(Dataset entries)
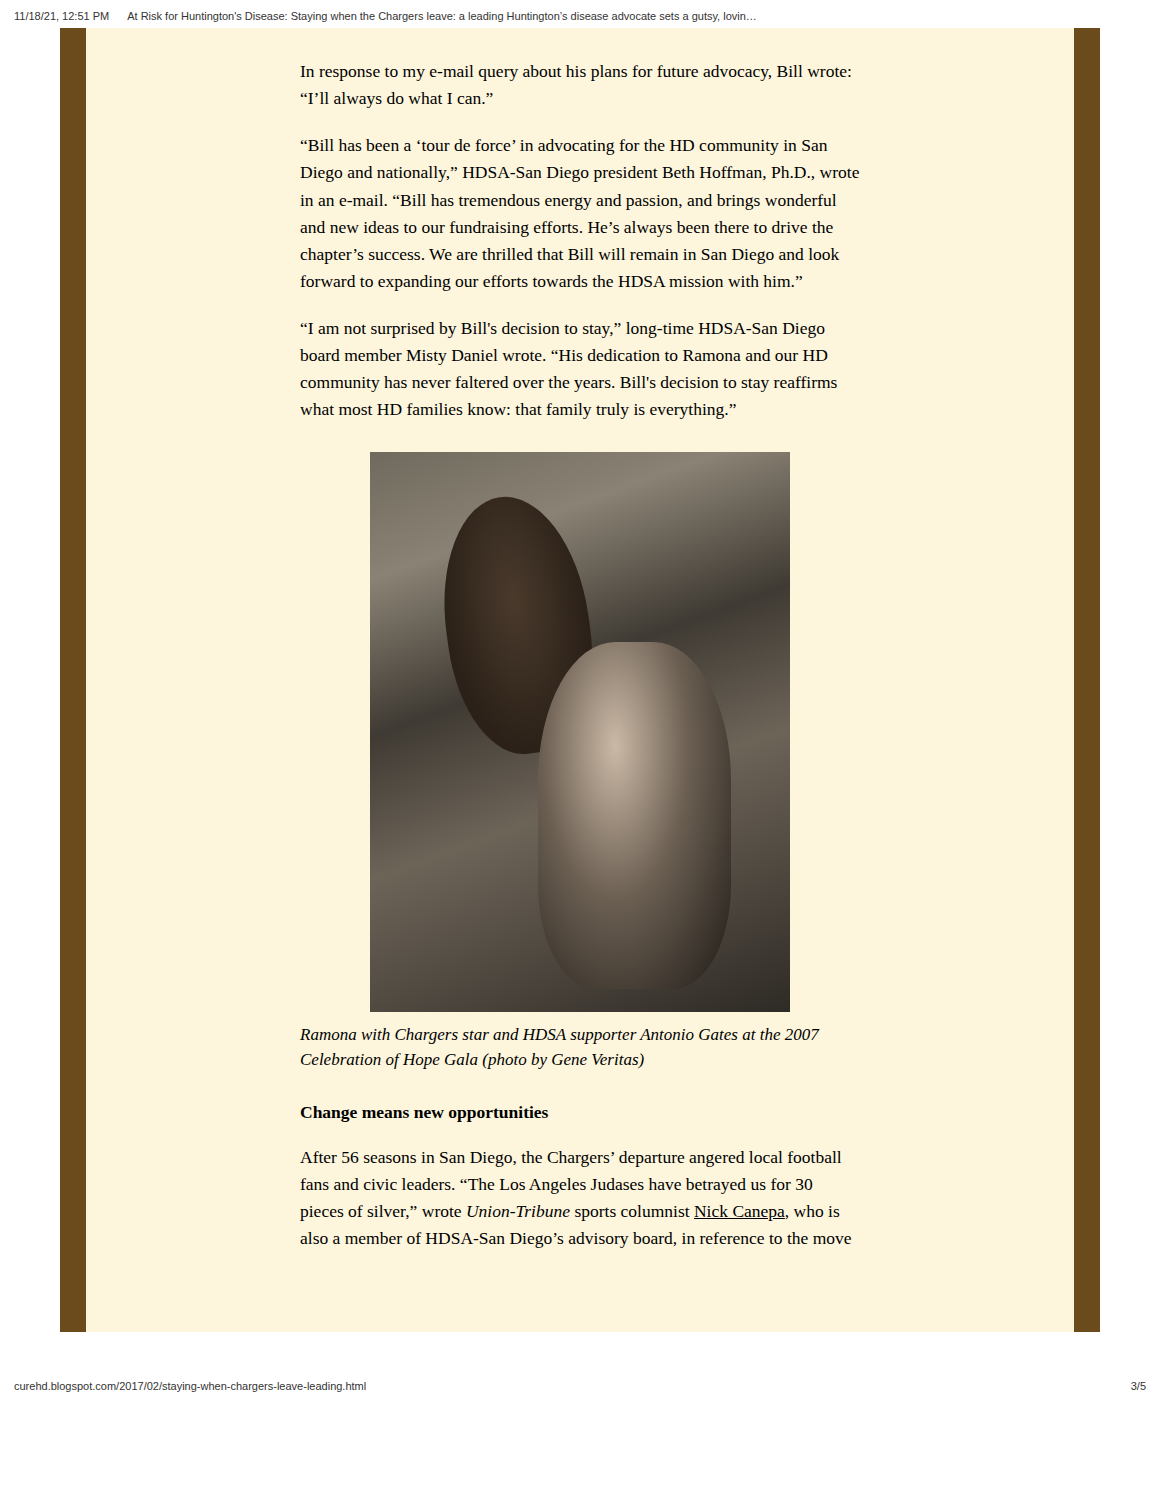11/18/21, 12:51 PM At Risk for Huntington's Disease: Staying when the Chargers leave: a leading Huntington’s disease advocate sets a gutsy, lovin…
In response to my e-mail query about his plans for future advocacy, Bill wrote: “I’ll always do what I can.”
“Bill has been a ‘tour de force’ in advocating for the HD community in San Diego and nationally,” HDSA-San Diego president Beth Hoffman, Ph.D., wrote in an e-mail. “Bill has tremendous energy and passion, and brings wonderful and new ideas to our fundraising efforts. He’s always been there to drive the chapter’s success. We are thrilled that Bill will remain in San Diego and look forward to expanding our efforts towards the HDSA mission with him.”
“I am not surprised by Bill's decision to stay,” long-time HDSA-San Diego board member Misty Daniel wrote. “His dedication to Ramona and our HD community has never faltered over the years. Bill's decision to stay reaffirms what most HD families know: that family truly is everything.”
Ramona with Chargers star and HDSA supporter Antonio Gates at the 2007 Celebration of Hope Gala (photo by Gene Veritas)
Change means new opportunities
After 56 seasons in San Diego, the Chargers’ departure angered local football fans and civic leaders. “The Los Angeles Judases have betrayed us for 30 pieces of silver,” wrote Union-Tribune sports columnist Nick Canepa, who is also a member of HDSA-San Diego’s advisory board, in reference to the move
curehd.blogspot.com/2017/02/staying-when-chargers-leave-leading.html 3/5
(End Dataset entries)
(Dataset entries)
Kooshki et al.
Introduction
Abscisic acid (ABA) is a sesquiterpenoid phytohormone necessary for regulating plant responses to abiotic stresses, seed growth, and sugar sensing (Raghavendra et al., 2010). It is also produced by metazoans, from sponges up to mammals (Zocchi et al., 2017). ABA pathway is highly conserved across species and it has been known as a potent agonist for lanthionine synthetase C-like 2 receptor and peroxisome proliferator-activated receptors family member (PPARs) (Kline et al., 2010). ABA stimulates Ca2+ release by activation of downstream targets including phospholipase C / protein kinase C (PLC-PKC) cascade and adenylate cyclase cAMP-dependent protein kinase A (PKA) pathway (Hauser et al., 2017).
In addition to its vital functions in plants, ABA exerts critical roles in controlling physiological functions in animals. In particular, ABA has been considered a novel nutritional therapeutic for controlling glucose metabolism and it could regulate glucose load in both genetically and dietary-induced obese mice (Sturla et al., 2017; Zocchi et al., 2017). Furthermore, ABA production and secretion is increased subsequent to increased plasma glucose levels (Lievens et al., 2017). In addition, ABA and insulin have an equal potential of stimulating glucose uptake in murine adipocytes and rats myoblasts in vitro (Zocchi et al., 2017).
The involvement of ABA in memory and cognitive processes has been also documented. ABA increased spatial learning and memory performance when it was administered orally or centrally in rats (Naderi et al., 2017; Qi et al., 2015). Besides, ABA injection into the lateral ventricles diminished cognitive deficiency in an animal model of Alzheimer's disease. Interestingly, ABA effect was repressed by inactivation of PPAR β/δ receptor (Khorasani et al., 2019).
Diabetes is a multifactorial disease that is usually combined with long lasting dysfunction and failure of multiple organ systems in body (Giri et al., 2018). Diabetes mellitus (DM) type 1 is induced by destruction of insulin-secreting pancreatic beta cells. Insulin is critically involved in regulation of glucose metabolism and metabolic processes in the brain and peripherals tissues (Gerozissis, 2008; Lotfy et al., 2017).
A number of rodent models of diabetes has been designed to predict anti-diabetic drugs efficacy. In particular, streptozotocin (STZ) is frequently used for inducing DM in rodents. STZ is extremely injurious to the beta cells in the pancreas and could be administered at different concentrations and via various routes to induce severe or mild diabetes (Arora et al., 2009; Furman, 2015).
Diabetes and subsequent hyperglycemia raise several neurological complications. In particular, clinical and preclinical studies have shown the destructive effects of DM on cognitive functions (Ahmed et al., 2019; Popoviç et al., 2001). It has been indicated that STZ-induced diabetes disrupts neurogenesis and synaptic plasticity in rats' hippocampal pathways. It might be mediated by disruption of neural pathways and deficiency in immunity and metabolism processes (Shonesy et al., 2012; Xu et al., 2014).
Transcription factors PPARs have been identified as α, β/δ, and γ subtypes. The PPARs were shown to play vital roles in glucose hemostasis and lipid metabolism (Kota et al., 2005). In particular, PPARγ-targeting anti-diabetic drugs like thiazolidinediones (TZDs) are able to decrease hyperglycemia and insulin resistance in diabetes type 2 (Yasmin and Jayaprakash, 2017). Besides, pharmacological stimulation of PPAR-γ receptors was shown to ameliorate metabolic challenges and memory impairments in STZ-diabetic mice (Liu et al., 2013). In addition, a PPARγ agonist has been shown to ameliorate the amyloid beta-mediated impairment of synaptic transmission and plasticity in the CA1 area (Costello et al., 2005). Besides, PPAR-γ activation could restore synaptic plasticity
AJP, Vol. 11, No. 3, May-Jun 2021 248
(End Dataset entries)
▸ **Task prompt**: Please give the number of lines above that contain "board", without any other words.

▸ **Exercise result**: 2